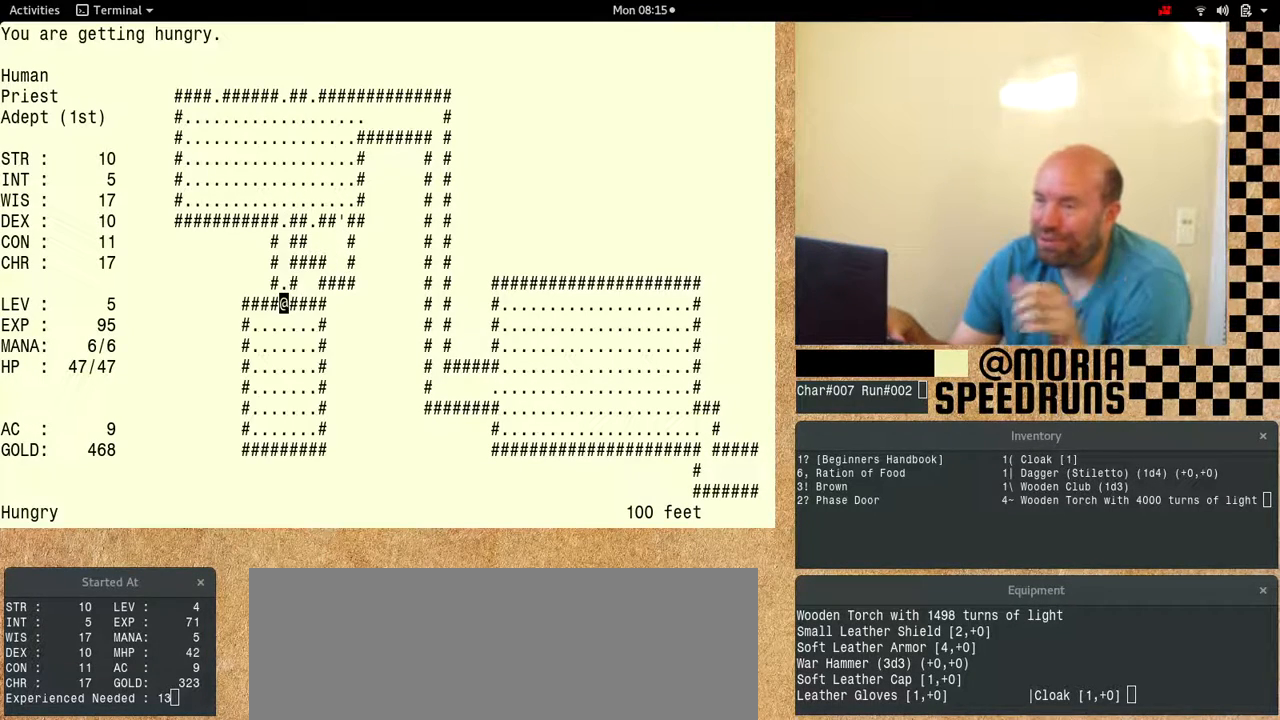
{"keys": [], "events": [[333, "num6", "up"]]}
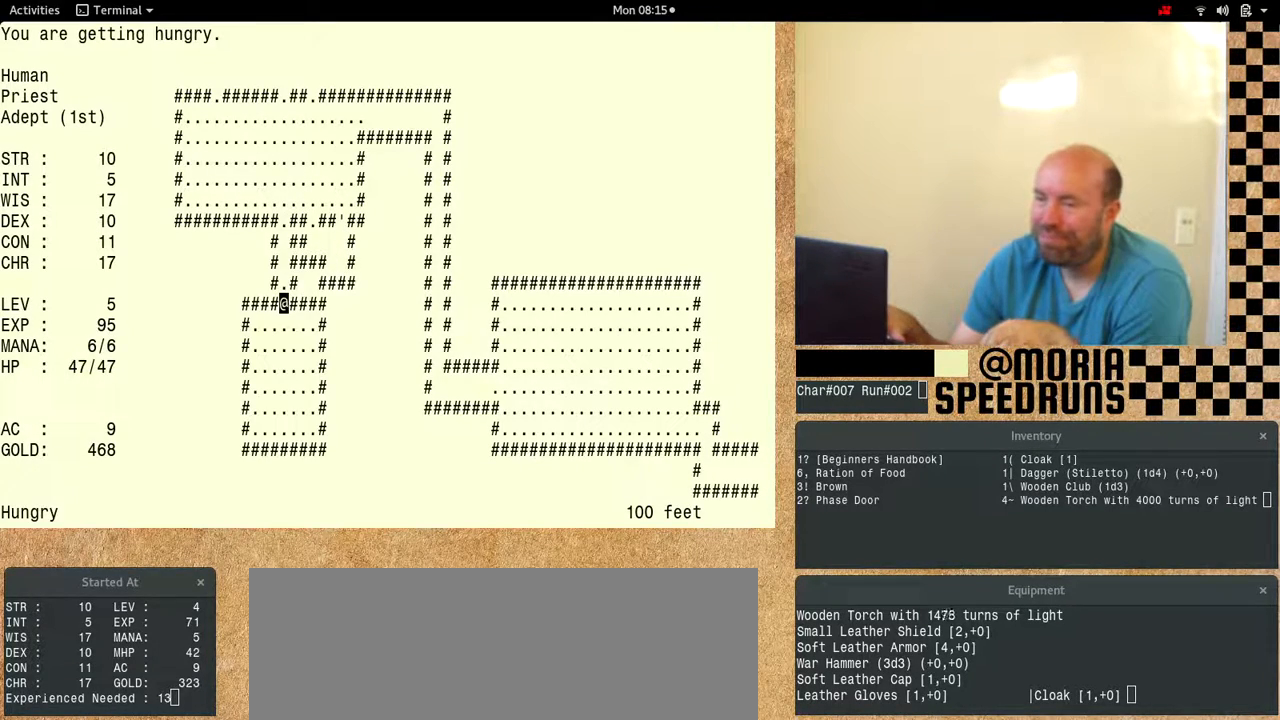
{"keys": ["shift"], "events": [[500, "shift", "down"]]}
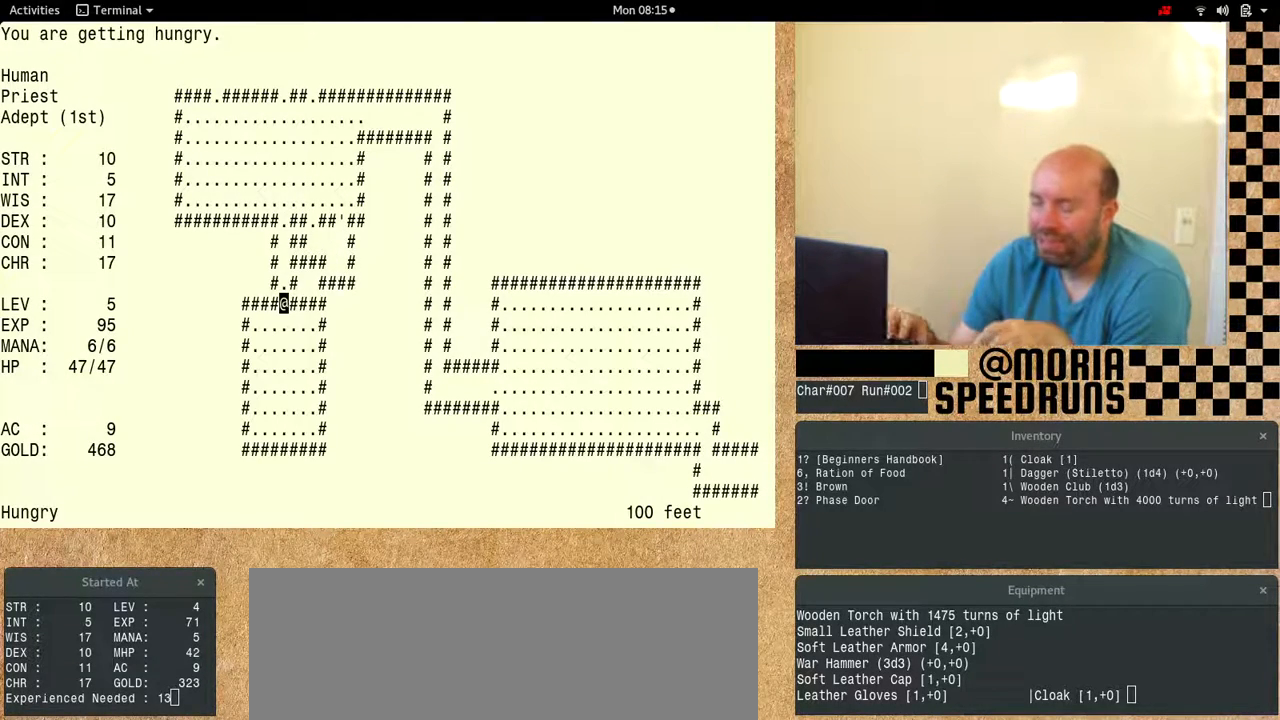
{"keys": ["num6", "shift"], "events": [[200, "num6", "down"]]}
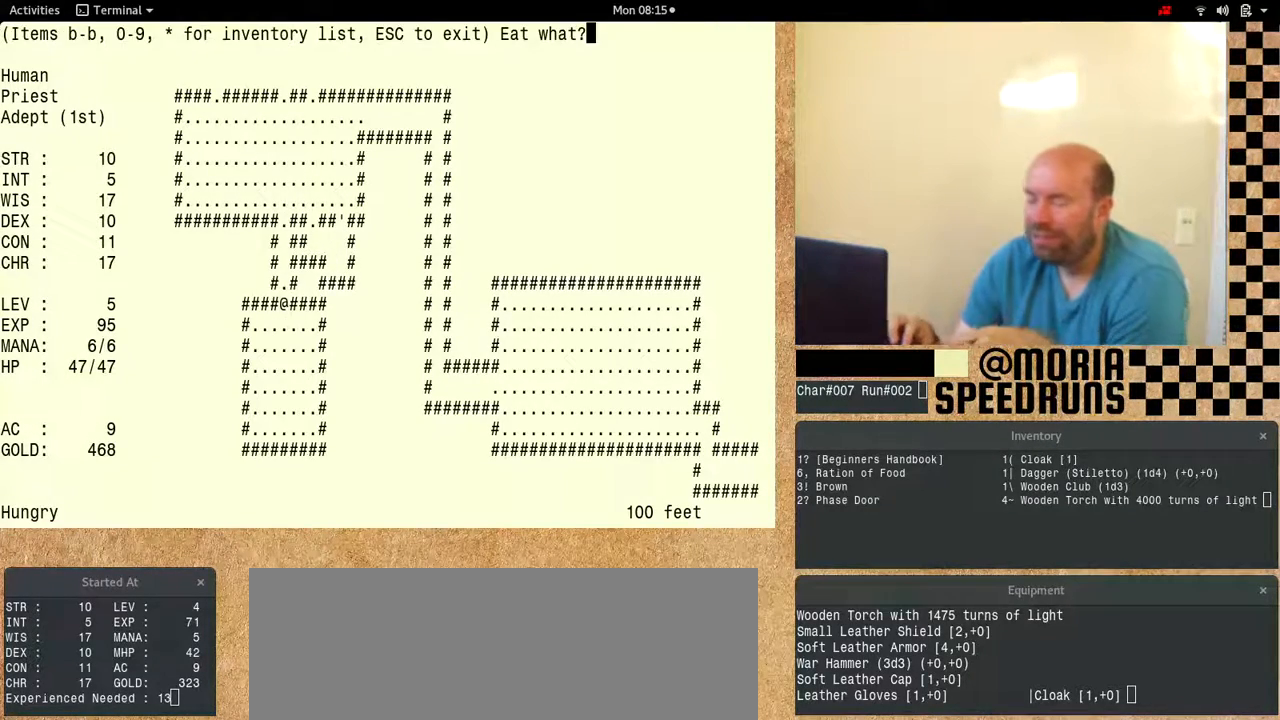
{"keys": ["num6", "shift"], "events": []}
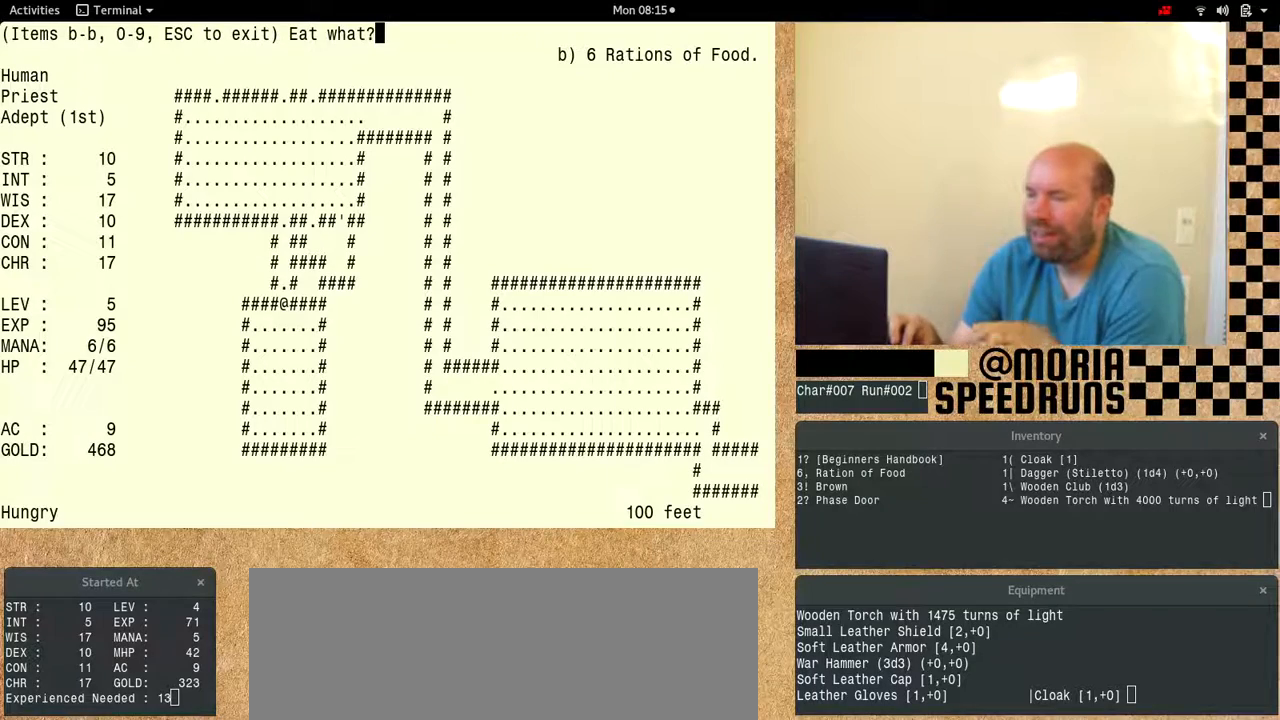
{"keys": [], "events": [[333, "num6", "up"], [467, "shift", "up"]]}
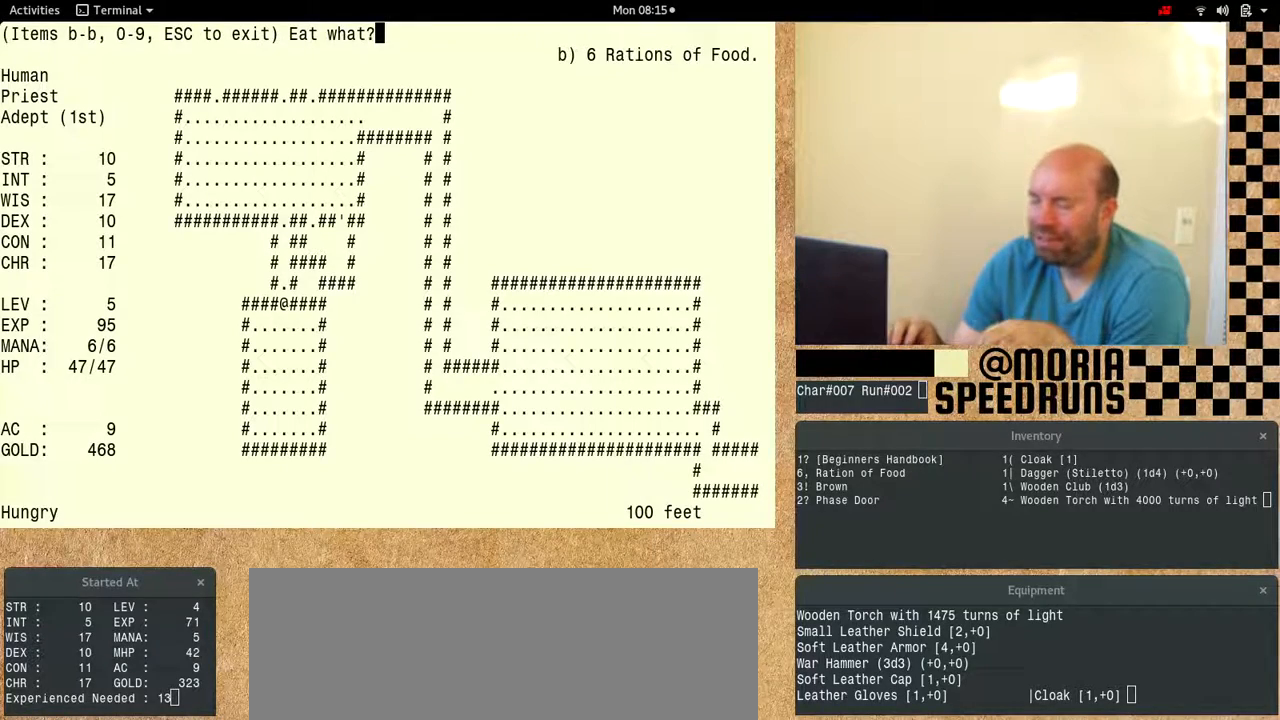
{"keys": ["num6"], "events": [[433, "num6", "down"]]}
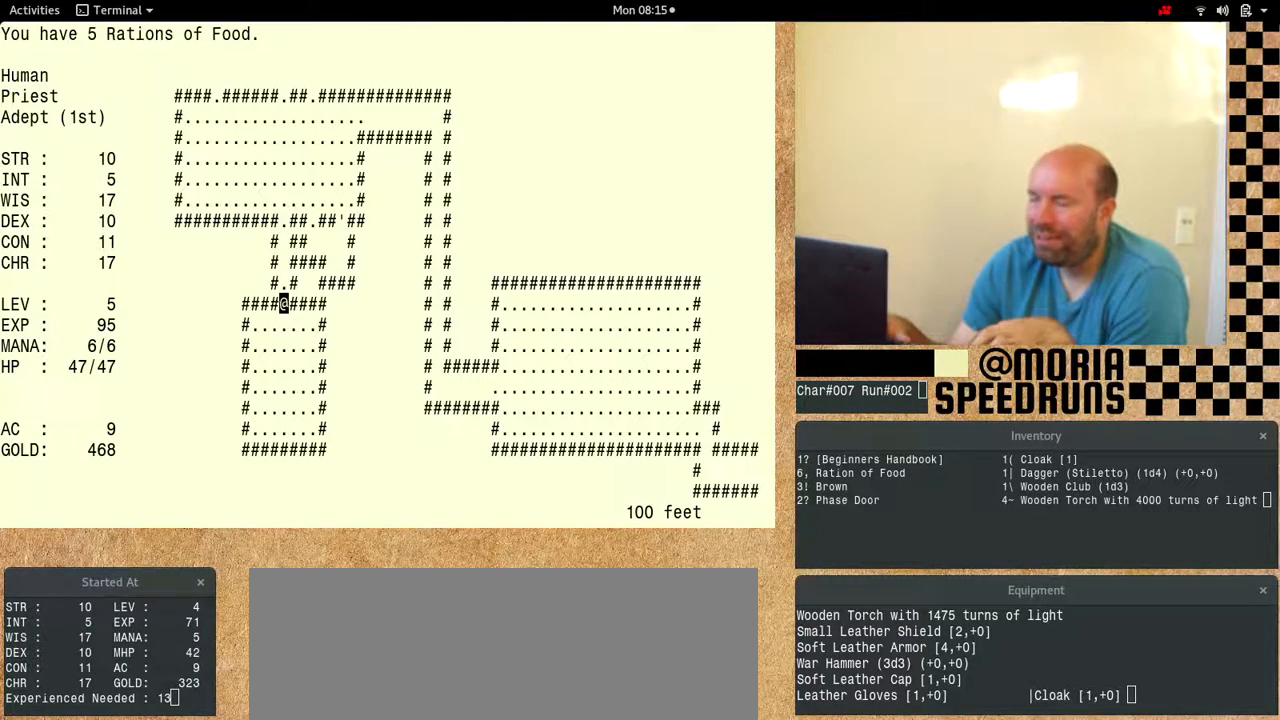
{"keys": ["num6"], "events": []}
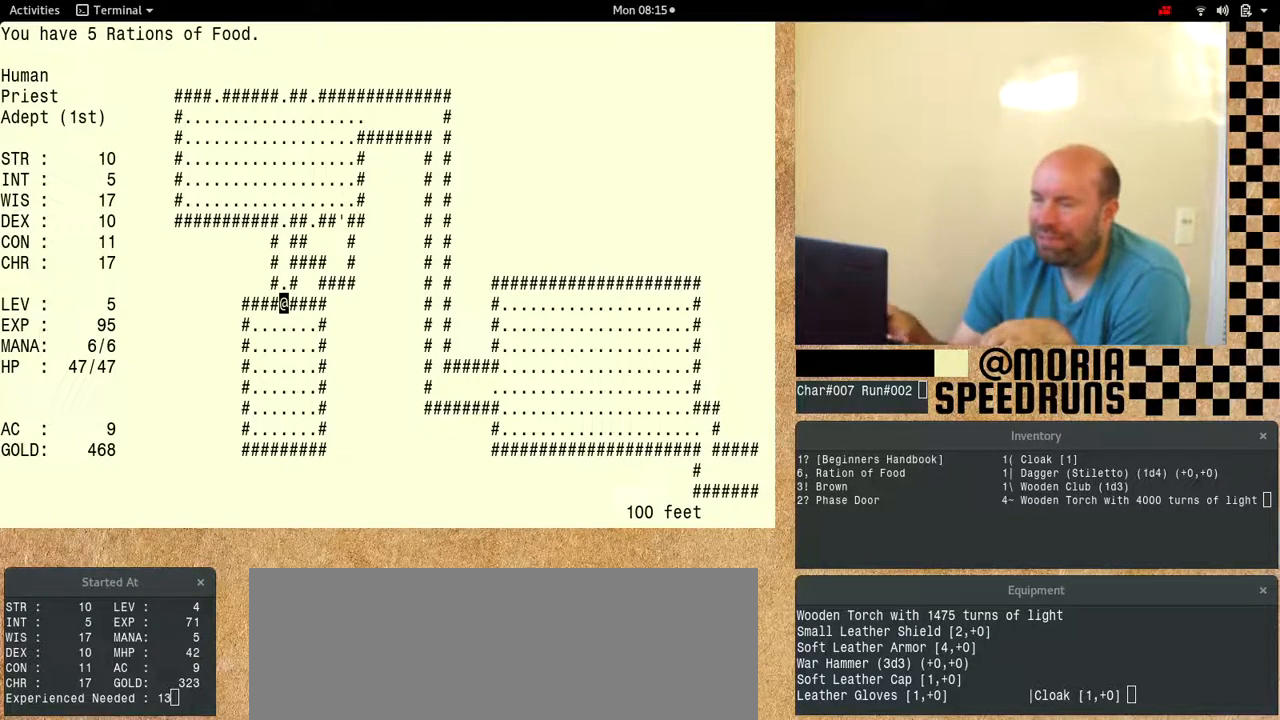
{"keys": [], "events": [[33, "num6", "up"]]}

• • • • • • •

Directions:
Gather up the lines containing the word "shift" from these records and copy them.

Solution:
{"keys": ["shift"], "events": [[500, "shift", "down"]]}
{"keys": ["num6", "shift"], "events": [[200, "num6", "down"]]}
{"keys": ["num6", "shift"], "events": []}
{"keys": [], "events": [[333, "num6", "up"], [467, "shift", "up"]]}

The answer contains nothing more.